Collected data entries

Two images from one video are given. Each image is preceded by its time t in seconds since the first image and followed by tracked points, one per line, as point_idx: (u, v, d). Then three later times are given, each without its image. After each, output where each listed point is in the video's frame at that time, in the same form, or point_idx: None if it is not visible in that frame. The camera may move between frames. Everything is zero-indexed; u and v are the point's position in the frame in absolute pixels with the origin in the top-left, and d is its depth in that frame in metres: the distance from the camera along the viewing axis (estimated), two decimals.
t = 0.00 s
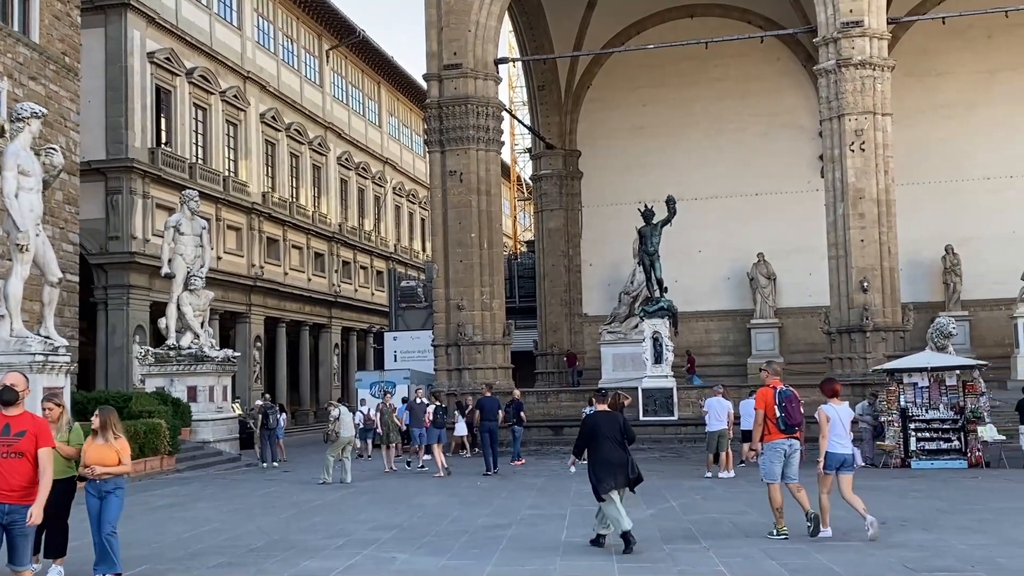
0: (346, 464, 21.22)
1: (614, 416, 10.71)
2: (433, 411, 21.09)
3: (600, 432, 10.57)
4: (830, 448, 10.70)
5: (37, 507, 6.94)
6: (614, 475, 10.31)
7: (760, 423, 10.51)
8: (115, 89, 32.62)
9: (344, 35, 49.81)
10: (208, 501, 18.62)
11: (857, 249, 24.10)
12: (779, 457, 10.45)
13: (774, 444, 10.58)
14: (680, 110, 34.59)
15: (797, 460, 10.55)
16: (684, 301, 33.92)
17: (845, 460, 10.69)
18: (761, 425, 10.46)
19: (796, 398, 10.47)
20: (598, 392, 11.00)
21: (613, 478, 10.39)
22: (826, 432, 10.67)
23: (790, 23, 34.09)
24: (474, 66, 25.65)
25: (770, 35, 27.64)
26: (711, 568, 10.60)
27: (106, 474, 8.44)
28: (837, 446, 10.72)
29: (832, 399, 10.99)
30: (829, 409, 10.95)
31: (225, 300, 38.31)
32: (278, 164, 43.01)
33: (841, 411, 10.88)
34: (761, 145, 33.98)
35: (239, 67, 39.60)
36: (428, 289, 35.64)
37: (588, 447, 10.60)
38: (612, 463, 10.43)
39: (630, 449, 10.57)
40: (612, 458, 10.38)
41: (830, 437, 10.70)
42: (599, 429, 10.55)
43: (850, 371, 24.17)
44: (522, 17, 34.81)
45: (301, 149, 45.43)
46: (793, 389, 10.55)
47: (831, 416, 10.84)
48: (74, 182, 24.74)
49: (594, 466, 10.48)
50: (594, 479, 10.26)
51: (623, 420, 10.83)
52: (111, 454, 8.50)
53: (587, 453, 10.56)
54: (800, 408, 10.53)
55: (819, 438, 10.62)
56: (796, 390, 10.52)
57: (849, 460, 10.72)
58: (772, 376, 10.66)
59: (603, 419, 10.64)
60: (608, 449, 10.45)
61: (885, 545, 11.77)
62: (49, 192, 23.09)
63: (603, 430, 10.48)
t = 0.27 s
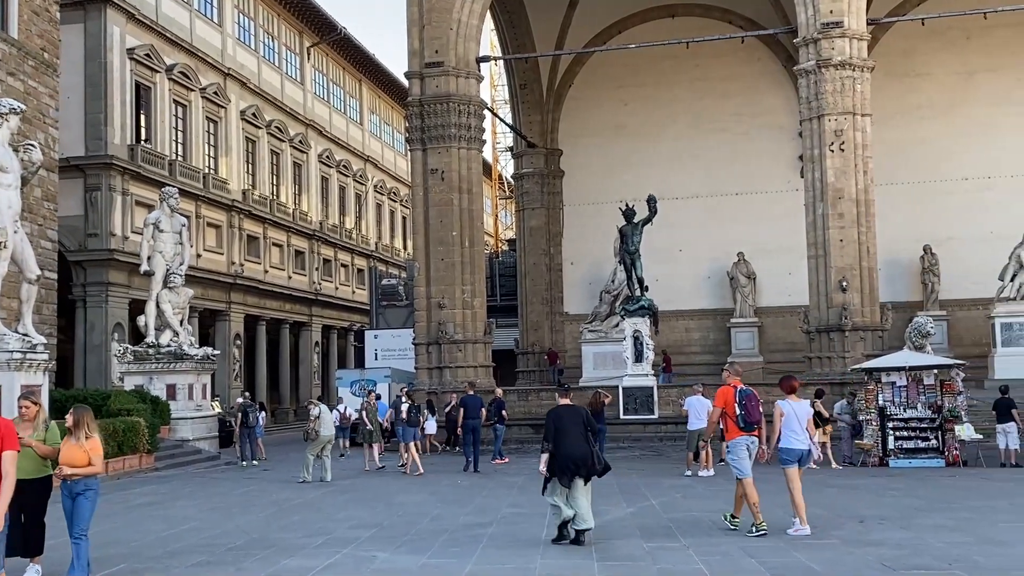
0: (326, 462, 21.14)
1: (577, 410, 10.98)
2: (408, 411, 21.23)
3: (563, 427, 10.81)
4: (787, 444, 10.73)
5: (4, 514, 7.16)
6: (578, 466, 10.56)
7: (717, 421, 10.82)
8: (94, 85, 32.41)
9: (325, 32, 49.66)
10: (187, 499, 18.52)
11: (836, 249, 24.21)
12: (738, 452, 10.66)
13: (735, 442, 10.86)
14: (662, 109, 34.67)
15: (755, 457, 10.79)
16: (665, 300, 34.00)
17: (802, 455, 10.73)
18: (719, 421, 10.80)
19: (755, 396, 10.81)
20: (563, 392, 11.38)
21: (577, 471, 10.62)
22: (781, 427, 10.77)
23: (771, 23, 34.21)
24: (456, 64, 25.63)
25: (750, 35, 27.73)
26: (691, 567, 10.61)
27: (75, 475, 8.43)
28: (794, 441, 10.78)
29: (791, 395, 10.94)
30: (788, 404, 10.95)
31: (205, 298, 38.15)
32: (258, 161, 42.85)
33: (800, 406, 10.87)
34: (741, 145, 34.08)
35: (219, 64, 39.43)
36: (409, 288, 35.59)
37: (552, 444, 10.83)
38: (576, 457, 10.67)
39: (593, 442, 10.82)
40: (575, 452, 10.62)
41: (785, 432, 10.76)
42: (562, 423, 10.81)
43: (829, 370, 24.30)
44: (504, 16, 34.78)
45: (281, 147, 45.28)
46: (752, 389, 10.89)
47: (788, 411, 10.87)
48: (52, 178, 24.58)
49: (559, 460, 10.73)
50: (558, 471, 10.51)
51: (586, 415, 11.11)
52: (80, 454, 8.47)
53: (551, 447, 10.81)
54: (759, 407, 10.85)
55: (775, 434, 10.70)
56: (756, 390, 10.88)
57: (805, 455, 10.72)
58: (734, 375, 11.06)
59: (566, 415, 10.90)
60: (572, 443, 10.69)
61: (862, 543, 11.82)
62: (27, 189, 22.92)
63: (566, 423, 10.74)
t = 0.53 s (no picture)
0: (306, 460, 21.09)
1: (533, 411, 11.29)
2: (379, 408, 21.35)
3: (523, 427, 11.10)
4: (748, 443, 11.03)
5: None
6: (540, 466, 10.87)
7: (678, 418, 11.27)
8: (73, 80, 32.21)
9: (306, 29, 49.51)
10: (165, 498, 18.43)
11: (815, 248, 24.33)
12: (696, 450, 11.13)
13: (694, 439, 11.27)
14: (643, 108, 34.74)
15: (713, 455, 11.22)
16: (645, 299, 34.09)
17: (762, 455, 11.02)
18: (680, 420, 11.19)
19: (715, 396, 11.17)
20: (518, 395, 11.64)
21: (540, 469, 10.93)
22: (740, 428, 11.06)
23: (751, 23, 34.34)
24: (437, 62, 25.60)
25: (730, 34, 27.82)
26: (670, 565, 10.63)
27: (42, 474, 8.34)
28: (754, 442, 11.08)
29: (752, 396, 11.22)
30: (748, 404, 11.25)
31: (184, 295, 37.99)
32: (238, 158, 42.69)
33: (760, 407, 11.17)
34: (721, 144, 34.20)
35: (199, 60, 39.25)
36: (390, 285, 35.54)
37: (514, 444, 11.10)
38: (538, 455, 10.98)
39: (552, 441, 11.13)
40: (538, 450, 10.93)
41: (745, 433, 11.08)
42: (520, 425, 11.08)
43: (808, 368, 24.42)
44: (485, 14, 34.73)
45: (261, 144, 45.11)
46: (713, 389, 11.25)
47: (748, 412, 11.16)
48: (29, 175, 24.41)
49: (520, 461, 11.02)
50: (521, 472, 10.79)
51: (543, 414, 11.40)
52: (46, 452, 8.39)
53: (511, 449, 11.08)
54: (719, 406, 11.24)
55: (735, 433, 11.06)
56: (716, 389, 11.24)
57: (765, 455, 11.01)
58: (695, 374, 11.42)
59: (524, 416, 11.19)
60: (534, 442, 10.99)
61: (839, 541, 11.87)
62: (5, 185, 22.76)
63: (525, 424, 11.05)
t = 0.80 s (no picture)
0: (284, 458, 21.02)
1: (495, 405, 11.72)
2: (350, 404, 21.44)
3: (483, 420, 11.53)
4: (713, 438, 11.32)
5: None
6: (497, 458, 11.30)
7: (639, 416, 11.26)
8: (50, 76, 31.99)
9: (286, 25, 49.31)
10: (143, 496, 18.34)
11: (794, 247, 24.41)
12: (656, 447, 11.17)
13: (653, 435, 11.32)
14: (623, 106, 34.79)
15: (675, 450, 11.24)
16: (625, 297, 34.16)
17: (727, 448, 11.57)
18: (641, 418, 11.20)
19: (674, 393, 11.22)
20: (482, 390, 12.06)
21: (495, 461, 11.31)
22: (708, 422, 11.30)
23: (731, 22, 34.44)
24: (417, 60, 25.56)
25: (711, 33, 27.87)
26: (647, 562, 10.66)
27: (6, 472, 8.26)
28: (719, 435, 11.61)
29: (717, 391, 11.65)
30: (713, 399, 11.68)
31: (162, 292, 37.81)
32: (217, 155, 42.50)
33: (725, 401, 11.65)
34: (700, 143, 34.29)
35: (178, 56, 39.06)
36: (370, 283, 35.47)
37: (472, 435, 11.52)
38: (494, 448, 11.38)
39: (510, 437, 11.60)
40: (495, 442, 11.35)
41: (712, 427, 11.33)
42: (483, 418, 11.53)
43: (787, 366, 24.52)
44: (465, 11, 34.48)
45: (241, 140, 44.92)
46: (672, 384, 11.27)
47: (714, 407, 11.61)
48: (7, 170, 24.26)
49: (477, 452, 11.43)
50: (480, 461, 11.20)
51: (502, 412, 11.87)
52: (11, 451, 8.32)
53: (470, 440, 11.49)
54: (678, 402, 11.30)
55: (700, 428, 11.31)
56: (674, 386, 11.28)
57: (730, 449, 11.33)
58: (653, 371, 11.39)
59: (485, 410, 11.62)
60: (492, 434, 11.41)
61: (816, 538, 11.92)
62: None
63: (485, 416, 11.48)
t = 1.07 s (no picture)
0: (263, 456, 20.95)
1: (459, 407, 11.83)
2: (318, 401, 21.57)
3: (446, 422, 11.63)
4: (673, 434, 12.00)
5: None
6: (458, 458, 11.39)
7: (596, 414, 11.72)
8: (28, 70, 31.78)
9: (267, 20, 49.13)
10: (121, 493, 18.24)
11: (774, 245, 24.50)
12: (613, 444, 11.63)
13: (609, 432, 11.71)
14: (603, 104, 34.83)
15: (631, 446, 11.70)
16: (605, 294, 34.21)
17: (685, 444, 12.04)
18: (597, 416, 11.59)
19: (629, 392, 11.59)
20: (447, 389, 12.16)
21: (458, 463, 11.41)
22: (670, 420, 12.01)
23: (712, 20, 34.54)
24: (398, 56, 25.52)
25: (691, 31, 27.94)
26: (626, 559, 10.67)
27: None
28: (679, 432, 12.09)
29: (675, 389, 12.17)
30: (672, 398, 12.17)
31: (140, 289, 37.61)
32: (196, 151, 42.31)
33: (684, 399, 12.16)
34: (680, 141, 34.37)
35: (157, 51, 38.86)
36: (350, 280, 35.40)
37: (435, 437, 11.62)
38: (457, 450, 11.48)
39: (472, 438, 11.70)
40: (458, 445, 11.46)
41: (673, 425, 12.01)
42: (446, 418, 11.63)
43: (766, 364, 24.63)
44: (446, 7, 34.42)
45: (220, 136, 44.74)
46: (627, 383, 11.64)
47: (674, 405, 12.11)
48: None
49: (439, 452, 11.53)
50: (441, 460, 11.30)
51: (466, 413, 11.97)
52: None
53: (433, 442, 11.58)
54: (632, 400, 11.69)
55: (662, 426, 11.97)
56: (630, 384, 11.64)
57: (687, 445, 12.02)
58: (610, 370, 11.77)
59: (449, 412, 11.71)
60: (455, 436, 11.52)
61: (794, 534, 11.97)
62: None
63: (450, 419, 11.58)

• _Exercise instructions_
From the line holding "45: (301, 149, 45.43)" to the line holding "13: (735, 442, 10.86)", both included, retype the entries above exactly and drop the pictures.

• _Reply to the exercise_
45: (301, 149, 45.43)
46: (793, 389, 10.55)
47: (831, 416, 10.84)
48: (74, 182, 24.74)
49: (594, 466, 10.48)
50: (594, 479, 10.26)
51: (623, 420, 10.83)
52: (111, 454, 8.50)
53: (587, 453, 10.56)
54: (800, 408, 10.53)
55: (819, 438, 10.62)
56: (796, 390, 10.52)
57: (849, 460, 10.72)
58: (772, 376, 10.66)
59: (603, 419, 10.64)
60: (608, 449, 10.45)
61: (885, 545, 11.77)
62: (49, 192, 23.09)
63: (603, 430, 10.48)
t = 0.27 s
0: (326, 462, 21.14)
1: (577, 410, 10.98)
2: (408, 411, 21.23)
3: (563, 427, 10.81)
4: (787, 444, 10.73)
5: (4, 514, 7.16)
6: (578, 466, 10.56)
7: (717, 421, 10.82)
8: (94, 85, 32.41)
9: (325, 32, 49.66)
10: (187, 499, 18.52)
11: (836, 249, 24.21)
12: (738, 452, 10.66)
13: (735, 442, 10.86)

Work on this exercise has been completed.